Já diziam os sábios Incas, quando ficavam por horas enfileirados sobre suas lhamas nas datas de oferendas aos deuses: um belo e longo engarrafamento no trânsito de feriado prolongado é uma experiência de quase morte. Você sai da estrada (principalmente o motorista) como se tivesse resistido a uma intervenção cirúrgica grave ou presenciado algumas “verdades” sob o efeito de substâncias lisérgicas.
Pensando nisso especialistas em rodovias, conselheiros matrimoniais e romeiros de Aparecida do Norte vêm trabalhando a 146 mãos via Google Docs em um documento que reunirá Os Dez Mandamentos do trânsito de feriado prolongado. A ideia é purificar a alma e dar uma lição de moral no ser humano que insiste em pegar a estrada, principalmente para o litoral, em datas como fim de ano, carnaval, páscoa e dia da bandeira.
Transcrevemos logo abaixo uma das versões Rascunho encontrada por engano em um computador logado numa lan house do metrô Patriarca, em São Paulo-SP.
Os Dez Mandamentos do trânsito de feriado prolongado
1. Não, não existe amor no trânsito de feriado prolongado.
Evite ficar sorrindo dentro do carro após filas de 7, 8, 12 horas. Não dê entrevistas para emissoras de TV litorâneas falando “Uhuuuu! Aqui tudo é festa, não importa onde!” Claro que importa, você está preso dentro de um Corsa Sedan há quase meio dia – e seu filho do meio está com diarreia 🙁
2. Esqueça que seu veículo possui buzina.
Há um certo grau de insanidade no sujeito que, vendo que as filas de carros se estendem por todo o mapa do Estado, insiste em ficar apertando a buzina como se fosse um cientista louco – ou um motoboy passando por uma agência de modelos. Recomendamos que retire a buzina utilizando uma chave de fenda e, quando um trouxa ficar buzinando feito doido ao seu lado, você arremessa o acessório nele.

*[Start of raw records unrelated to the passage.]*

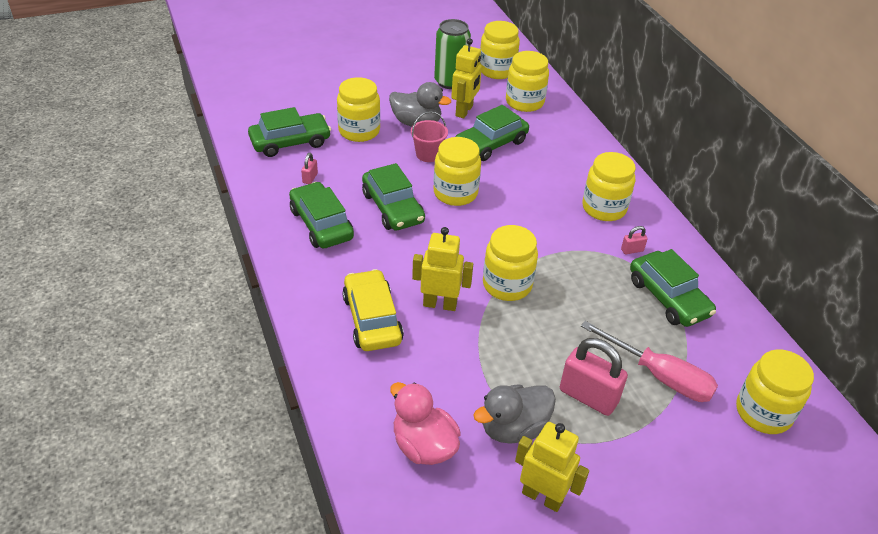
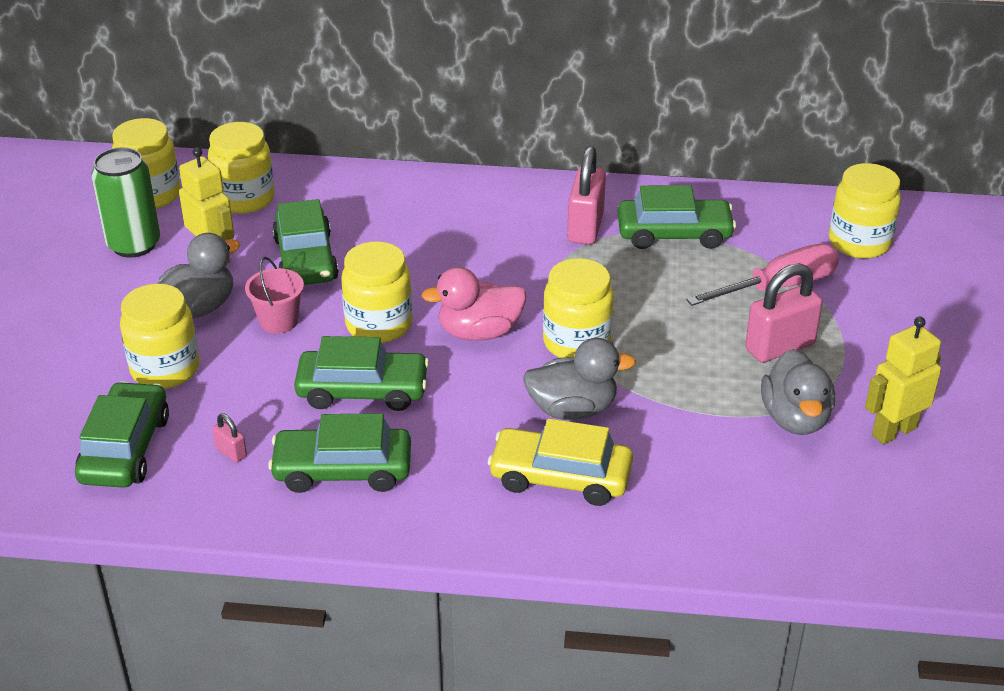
camera: 60 degrees left, 5 degrees down
pink duck [390,382,461,465] -> pink duck moved to [421,267,526,341]
yellow robot [412,227,473,311] -> grey duck [523,338,636,420]
yellow jar [582,152,636,221] -> none
pink padlock [621,226,648,254] -> pink padlock [567,146,606,245], size x2.20

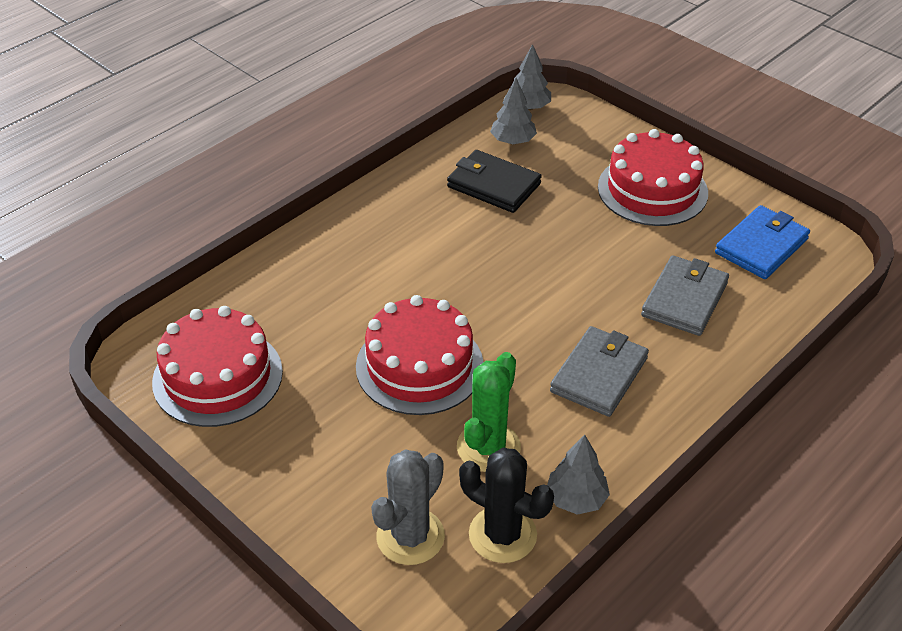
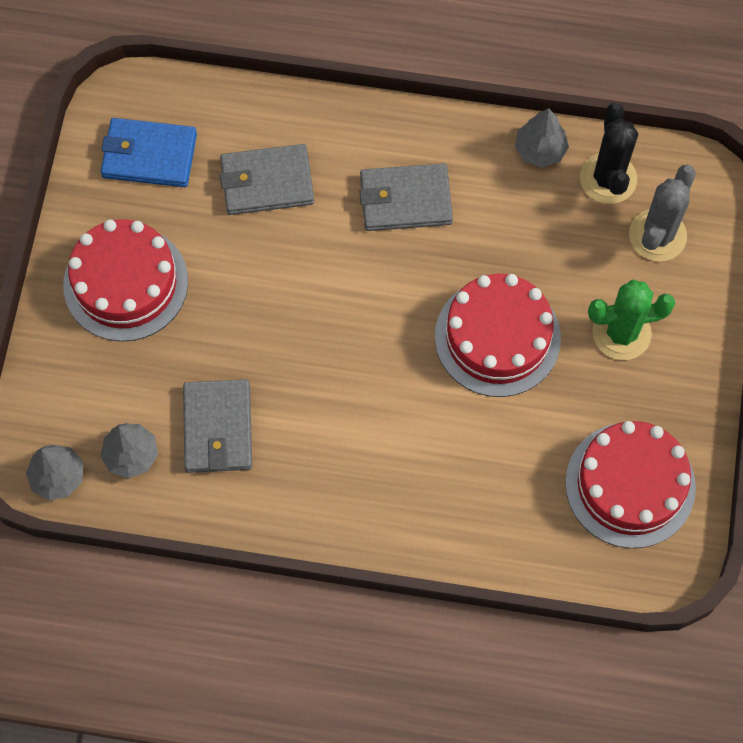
camera: 125 degrees left, 25 degrees up
grey cactus [371,449,445,565] -> grey cactus turned 60 degrees counterclockwise [629,165,696,262]
black wallet [447,150,542,213] -> grey wallet [183,379,252,473]
green cactus [457,352,521,472] -> green cactus moved to [588,280,675,360]

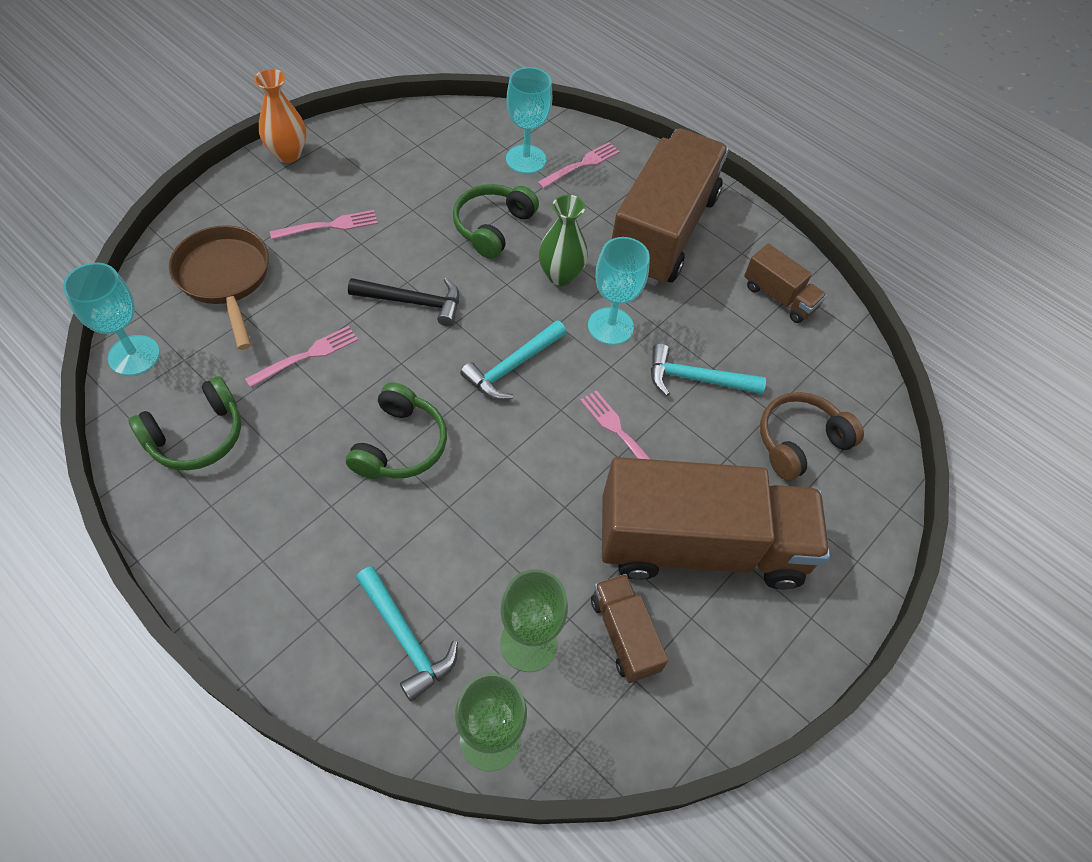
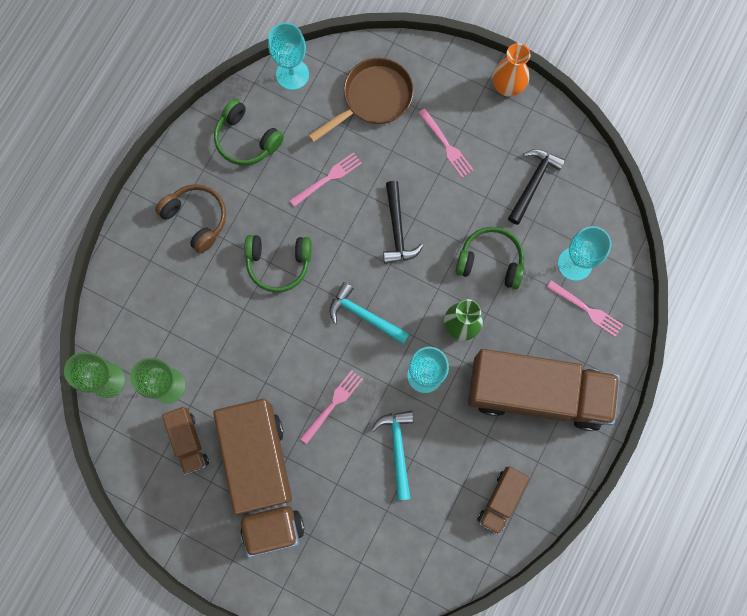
camera: 80 degrees right, 20 degrees up
pink fork [245,326,358,388] -> pink fork turned 75 degrees counterclockwise [289,152,362,207]
turquoise hammer [356,566,458,701] -> none
brown truck [591,574,668,683] -> brown truck turned 105 degrees clockwise [162,407,209,475]
brown headphones [760,392,864,481] -> brown headphones moved to [155,184,226,254]
none -> black hammer [508,149,565,225]

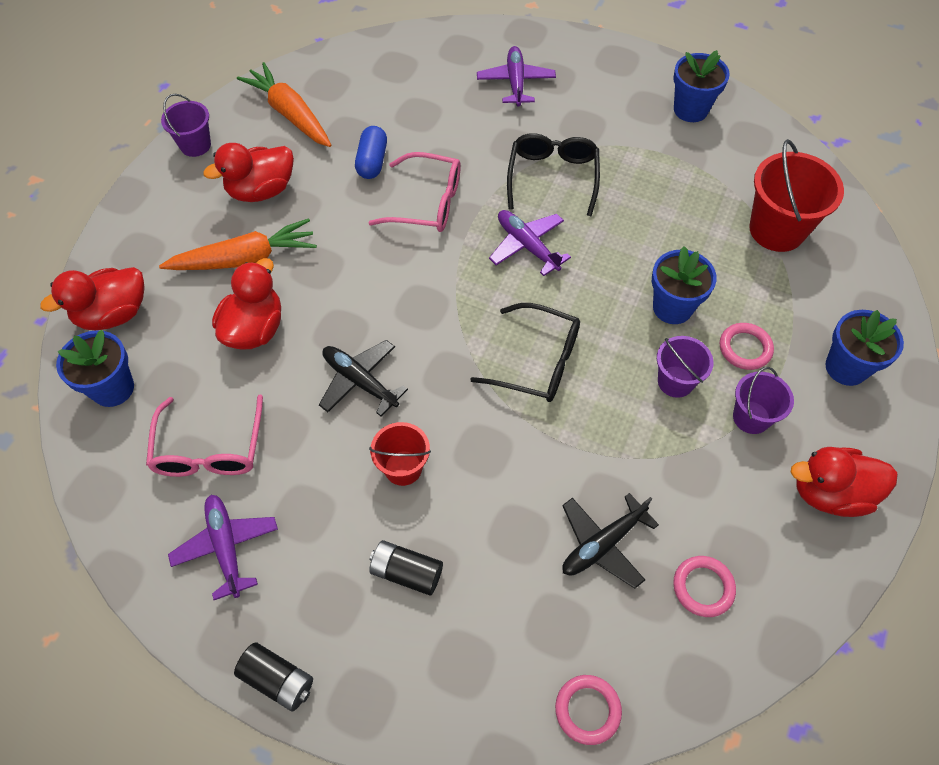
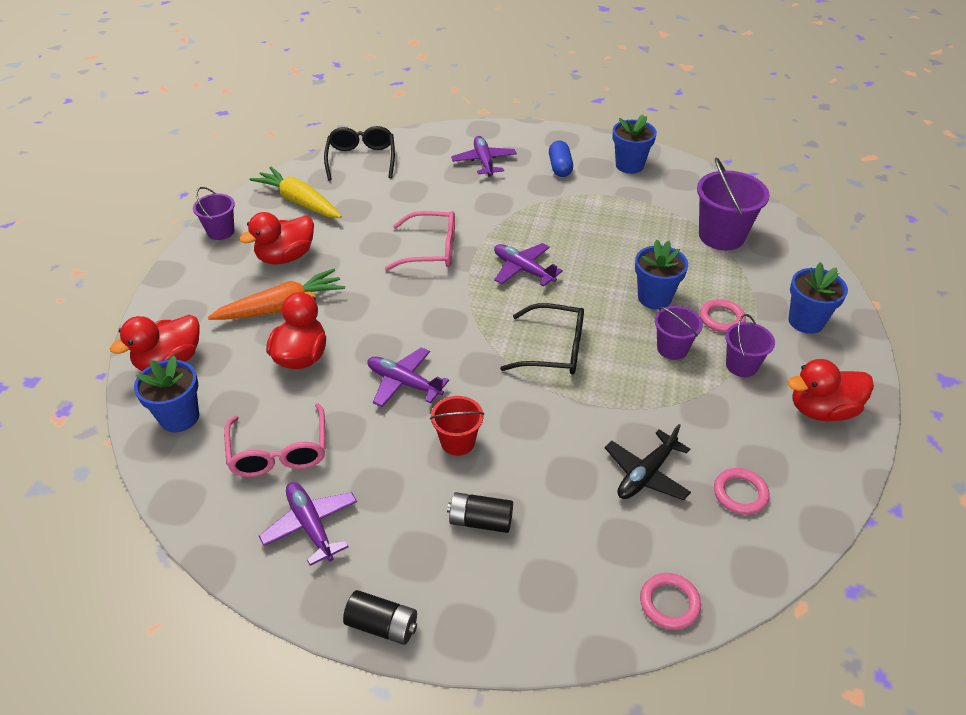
camera: 10 degrees left, 15 degrees down
orange carrot [237,62,331,147] -> yellow carrot [250,167,342,218]
black plane [319,340,408,416] -> purple plane [367,347,449,407]
blue capsule [355,126,387,179] -> blue capsule moved to [549,140,573,177]
black glasses [507,133,600,216] -> black glasses moved to [324,126,395,181]
red bucket [749,139,844,252] -> purple bucket [697,157,770,250]

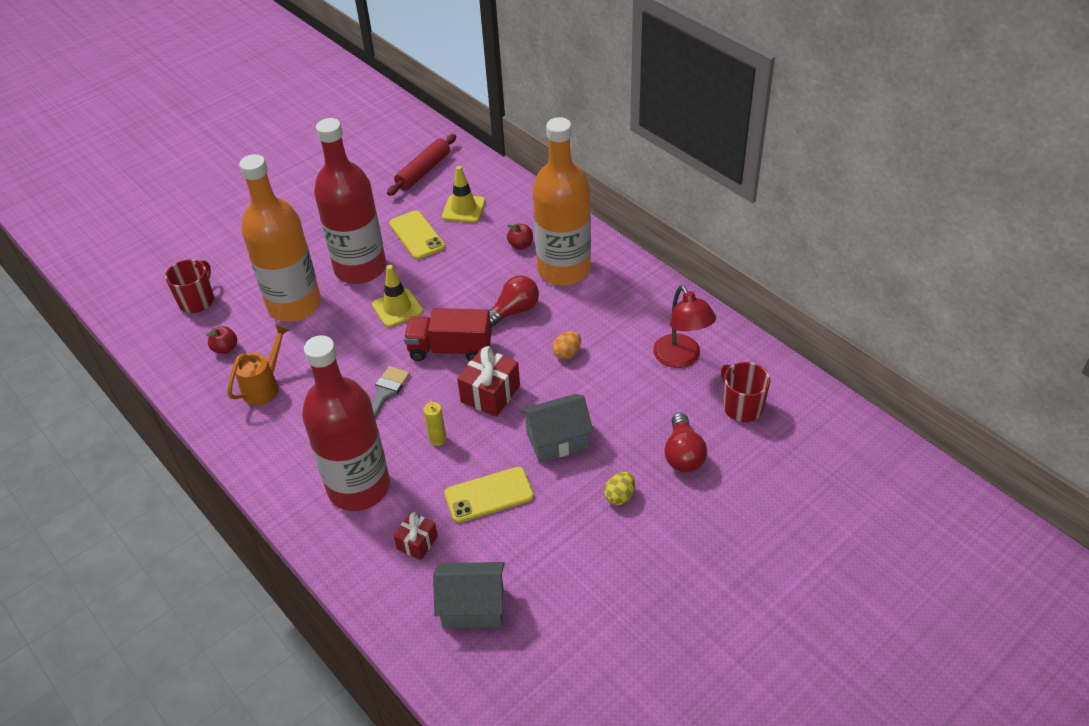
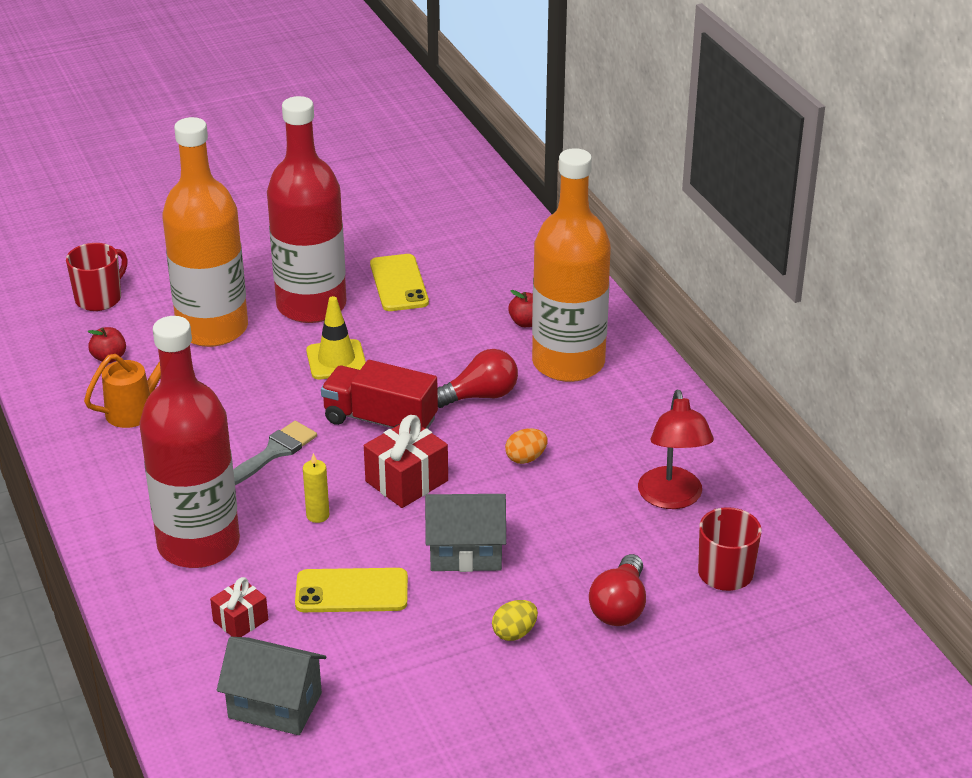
camera: 15 degrees right, 10 degrees down
red rolling pin [387,134,456,196] -> none
yellow traffic cone [442,166,485,223] -> none

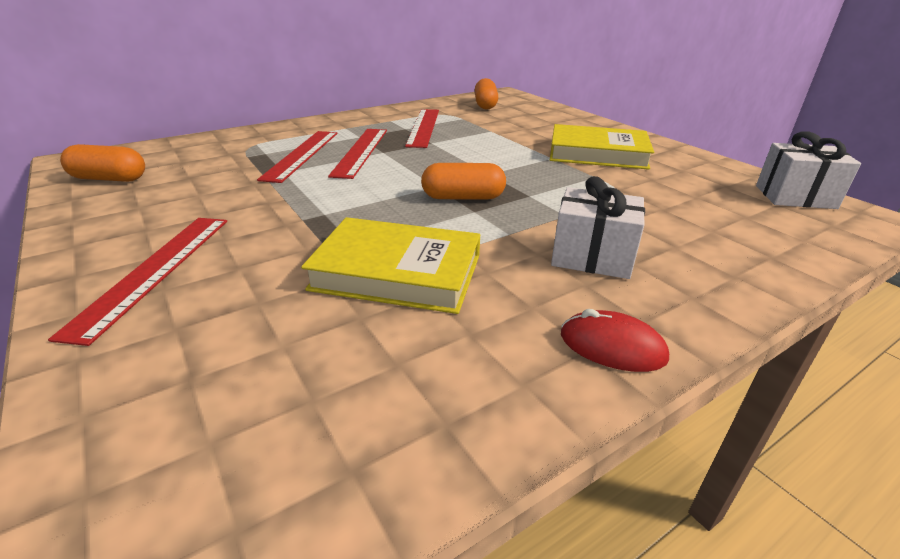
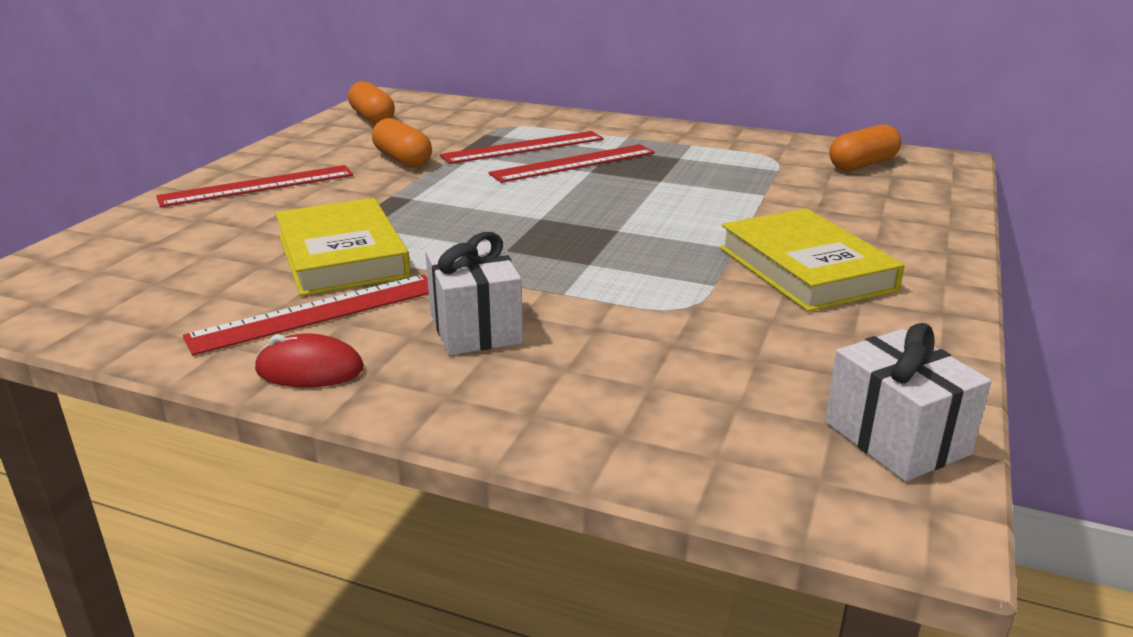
camera: 55 degrees right, 5 degrees down
red ruler [405,109,439,148] -> red ruler moved to [183,274,429,356]
orange capsule [421,163,506,200] -> orange capsule moved to [372,118,432,168]
red mouse [561,309,669,372] -> red mouse turned 75 degrees counterclockwise [255,334,364,387]

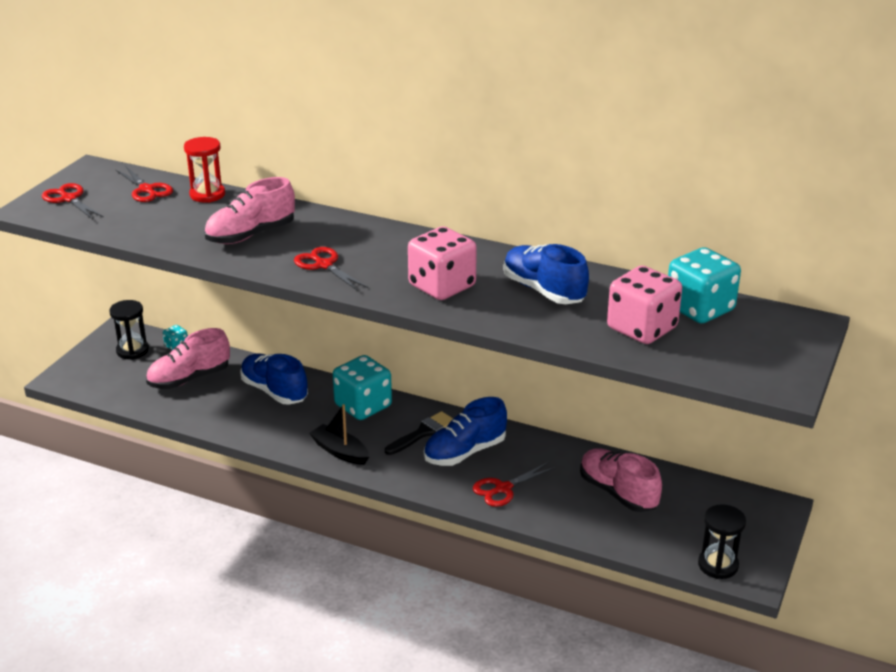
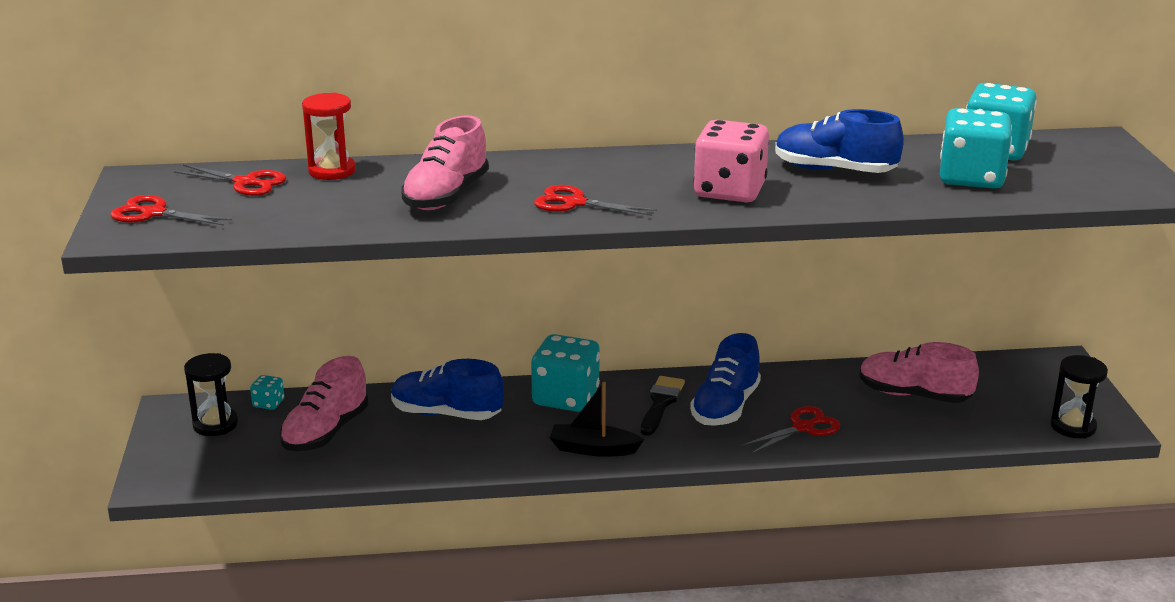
camera: 30 degrees left, 5 degrees down
red scissors [473,462,556,507] -> red scissors turned 150 degrees counterclockwise [741,406,840,454]
pink dice [607,266,682,344] -> turquoise dice [940,108,1012,188]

3. Muito cuidado com as necessidades básicas.
Tente, na medida do possível, utilizar banheiros de postos de gasolina e centrais de atendimento ao usuário das rodovias. Em caso de paradas na estrada, tente se esconder na mata, para que a família do carro vizinho não te observe em seus momentos mais íntimos. Aos moleques piranhas que ainda estão matando a vodka que sobrou da viagem, ao urinar nos acostamentos não façam um chafariz em direção aos outros carros. Pode ser que o motorista pai de família possua o porte de armas de fogo.
4. Não discuta herança no trânsito de feriado prolongado.
É muito comum que, nessas horas e horas de carros parados, a galera comece a tentar acertar assuntos que deviam ter sido trabalhados dias, meses e até anos antes. Sob o sol, chuva e tédio, os ânimos podem ficar tensos e o testamento não será bem redigido, vai por mim.
5. Trânsito parado não é lugar de falar de ex.
Essa vai para os casais de namorados. Numa situação limite é sempre comum que alguém lance o nome do antigo parceiro na situação, em tom de desabafo. “Ai porque o fulano jamais optaria por subir pela Imigrantes num dia como esses”. Meu amigo, aí você vai dar pano para a manga. Pior que o trânsito intenso, é a DR que literalmente não vai para lugar algum.
6. Opte por alimentos leves.
Biscoitos de polvilho, bananas e maçãs são boas pedidas. Camarão na moranga, PF nordestino e batata doce, por motivos óbvios, não são.
7. Opte por músicas de artistas de rock progressivo para passar o tempo.
Um disco do Dream Theater tem entre 8 e 23 horas. Cada música de uma banda dessas, pode representar uns trechos a menos de stress no trânsito parado. Se você não gosta de Dream Theater, o que é bem comum, aconselhamos também roer as unhas.
8. Se você não é mecânico, não tente mexer no carro alheio.
E se não parar para ajudar, evite baixar os vidros e falar um “se fudeu, trouxa”. Isso não é de Deus.
9. Tenha plena consciência que jogou o descanso fora.
Banho de banheira, spa, passeio de banana boat, vinhos. Esqueça! O trânsito de feriado prolongado faz o favor de deletar todo as horas de relaxamento que você investiu nesses dias. O máximo que você pode ter são aquelas bolinhas de madeira bregas pra chuchu que os taxistas usam nos bancos dos automóveis.
10. Não faça promessas, juramentos, pactos de sangue que essas viagens furadas nunca mais vão te pegar.
Ano que vem nós estaremos, de novo, nesse mesmo trânsito. Vai por mim.